In any case, by knowing the distance of the moon from the Earth, and the velocity of the moon around the Earth, you could plug in Newton’s Law and determine the
product
of
G
times the mass of the Earth. Until you knew independently the value of
G,
however, you could not extract from this the mass of the Earth. Thus, Cavendish, who was the first person to determine the value of
G,
150 years after Newton had proposed it, was also the first to be able to determine the mass of the Earth. (The latter sounds a lot more exciting, and so his title.)

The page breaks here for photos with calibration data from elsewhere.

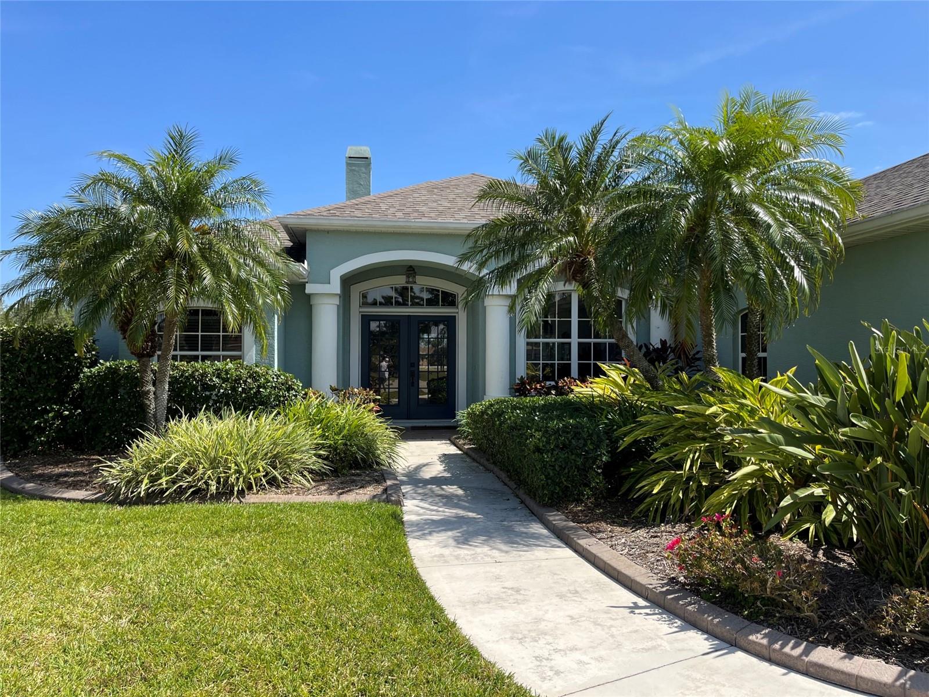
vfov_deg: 53.1
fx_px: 698
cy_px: 348
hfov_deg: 67.3
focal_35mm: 26
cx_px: 464
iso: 50
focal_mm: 5.1
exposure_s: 1/2268
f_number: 1.6
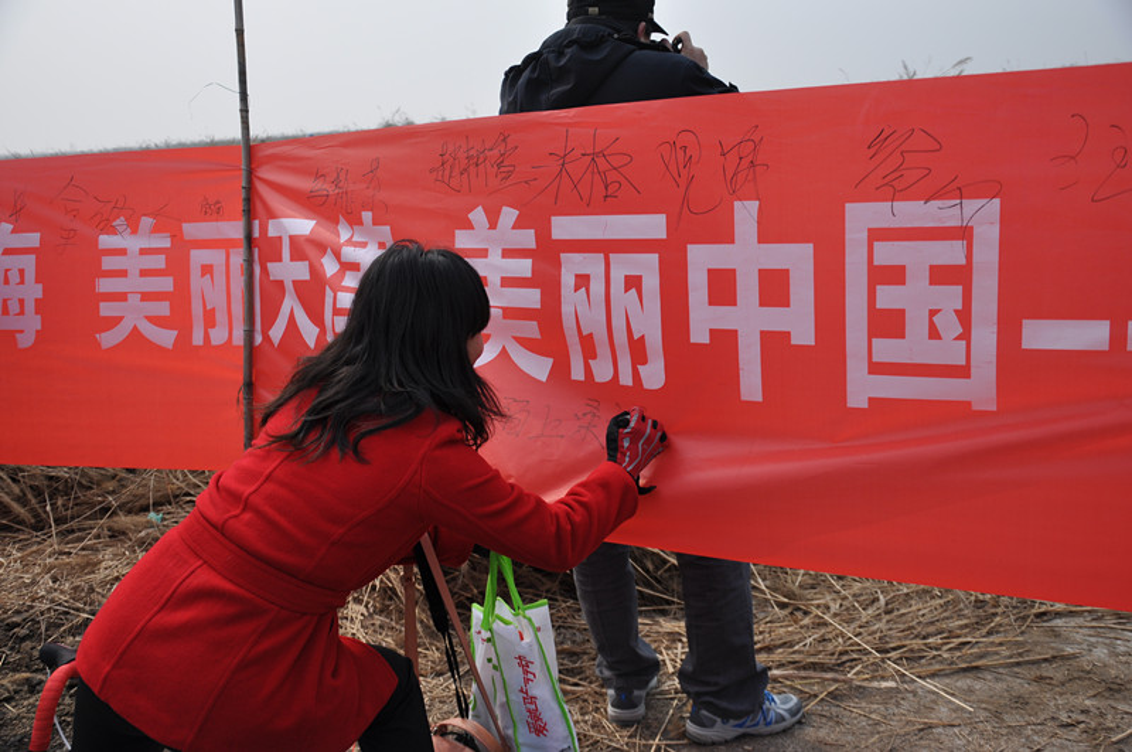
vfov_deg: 35.4
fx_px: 1177
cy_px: 376
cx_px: 566
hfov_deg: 51.3
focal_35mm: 38
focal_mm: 25
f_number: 4
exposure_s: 1/1600
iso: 200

We have benefited not only from Cavendish’s astute recognition of the value of good press but also from the technique he pioneered for weighing the Earth by pushing Newton’s Law as far as he could. It remains in use today. Our best measurement of the mass of the sun comes from exactly the same procedure, using the known distances and orbital velocities of each of the planets. In fact, this procedure is so good that we could, in principle, measure the mass of the sun to one part in a million, based on the existing planetary data. Unfortunately, Newton’s constant
G
is the poorest measured fundamental constant in nature. We know it to an accuracy of only 1 part in 100,000 or so. Thus, our knowledge of the sun’s mass is limited to this accuracy.

Incidentally, not only does our uncertainty of the precise strength of gravity limit our ability to measure the sun’s mass, it also limits our ability to probe the smallest and largest scales in the universe. For, as we shall see, it turns out that on small scales, less than about one millionth of an inch, we have no direct probe that gravity behaves as Newton described it, and whether deviations from Newton’s law of gravity might exist on these scales that could shed light on the possible existence of extra dimensions, beyond the three dimensions of space we know and love.

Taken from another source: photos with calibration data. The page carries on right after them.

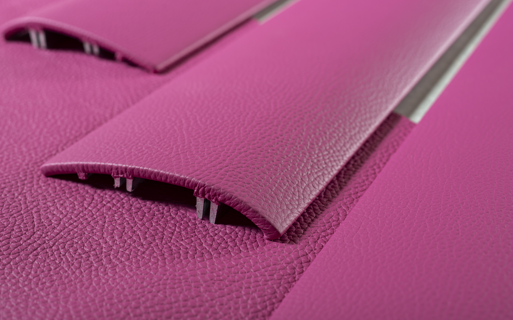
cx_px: 256
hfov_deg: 39.6
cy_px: 153
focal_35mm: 51
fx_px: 713
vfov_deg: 25.3
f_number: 7.1
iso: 100
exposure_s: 1/200
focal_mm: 50
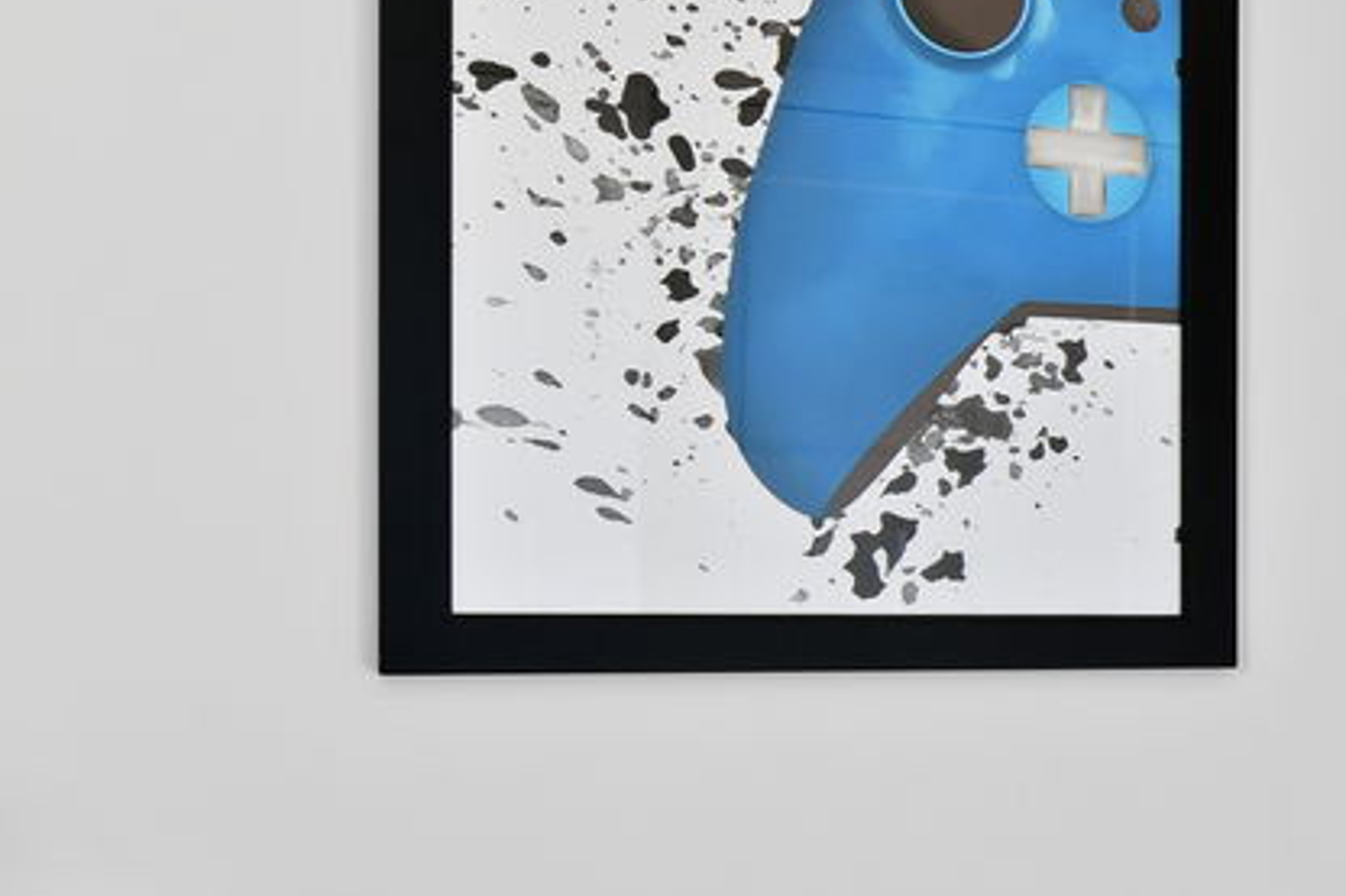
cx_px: 2343
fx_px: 2766
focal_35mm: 74
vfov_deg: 18.3
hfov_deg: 20.4
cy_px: 618
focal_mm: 14
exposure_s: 1/8
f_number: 10
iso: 200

Nevertheless when you have a good thing going, don’t stop. Our sun (and thus our solar system) orbits around the outer edge of the Milky Way galaxy, and so we can use the sun’s known distance from the center of the galaxy (about 25,000 light years) and its known orbital velocity (about 150 miles/second), to “weigh” the galaxy. When we do this, we find that the mass of material enclosed by our orbit corresponds to roughly a hundred billion solar masses. This is heartening, since the total light emitted by our galaxy is roughly equivalent to that emitted by about a hundred
billion stars more or less like our Sun. (Both of these observations provide the rationale for my previous statement that there are about a hundred billion stars in our galaxy.)

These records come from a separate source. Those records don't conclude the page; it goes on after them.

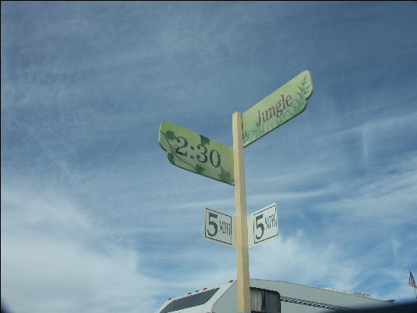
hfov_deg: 60.0
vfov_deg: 46.8
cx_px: 208
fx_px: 361
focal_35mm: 30
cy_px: 156
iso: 100
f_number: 8
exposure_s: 1/640
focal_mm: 7.78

A remarkable thing happens when we try to extend this measurement by observing the velocity of objects located farther and farther from the center of our galaxy. Instead of falling off, as it should if all the mass of our galaxy is concentrated in the region where the observed stars are, this velocity remains constant. This suggests that, instead, there is ever more mass located outside the region where the stars shine. In fact, current estimates suggest that there is at least ten times more stuff out there than meets the eye! Moreover, similar observations of the motions of stars in other galaxies all suggest the same thing. Extending Newton’s Law further to use the observed motion of galaxies themselves amid groups and clusters of galaxies confirms this notion. When we use Newton’s Law to weigh the universe, we find that at least 90 percent of the matter in it is “dark.”